The mustard-yellow cover and interior pages feel smooth, almost silky -- not at all like traditional paper.
That's because the booklet's maps, fitness tips, charts and other features aren't printed on traditional paper.
The entire 23-page document is printed with vegetable-based inks on TerraSkin, a tree-free material made from ground calcium carbonate, a chemical compound often found as stone.
"It's nice to say we didn't take any trees down to make these maps," forest board President Bonnie Thomson Carter said. "It just complements everything that we try to do."
The publication is part of the district's year-old "Printing Green" initiative, said spokeswoman Sue Hawkins, who developed the project.
TerraSkin is manufactured by a New York company called Design & Source Productions. Although TerraSkin is proprietary, other products like it exist, said Nicole Smith, the firm's environmental director.
The stone used to create TerraSkin comes from industrial waste, such as scraps from marble countertops, Smith said. It's the same compound found in many antacids and chalk.

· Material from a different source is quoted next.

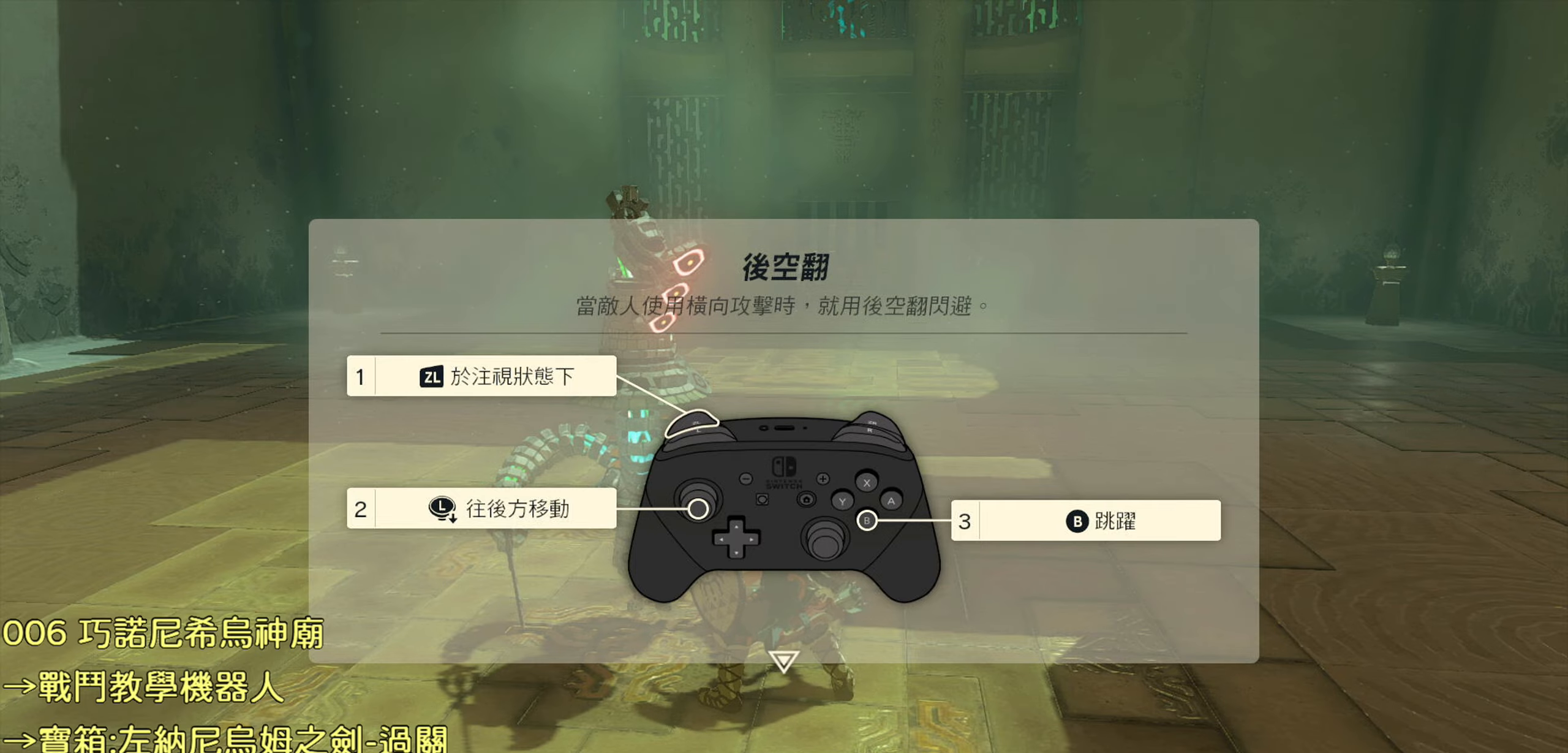
{"buttons": [], "left_stick": "center", "right_stick": "center", "events": []}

Unlike traditional paper processing, water isn't used to make TerraSkin, so it doesn't create water pollution. Rather, high temperatures are used to melt and dissolve the ingredients.
Bleach isn't needed, either. The material is naturally white, Smith said.
Once made, TerraSkin is hard to tear and water-resistant.
"You could throw it under your sink. It'll be fine," Smith said.
The forest district booklets will naturally degrade to powder if left exposed to sunlight and moisture in nature, officials boasted. They typically break down in six to nine months, Smith said.
The district printed 5,500 copies of the travel log. Each cost about 63 cents to make, just 13 cents more than if officials would have used traditional recycled paper, Hawkins said.
They're available at every forest preserve, the district office, Lake Forest Hospital and area REI stores.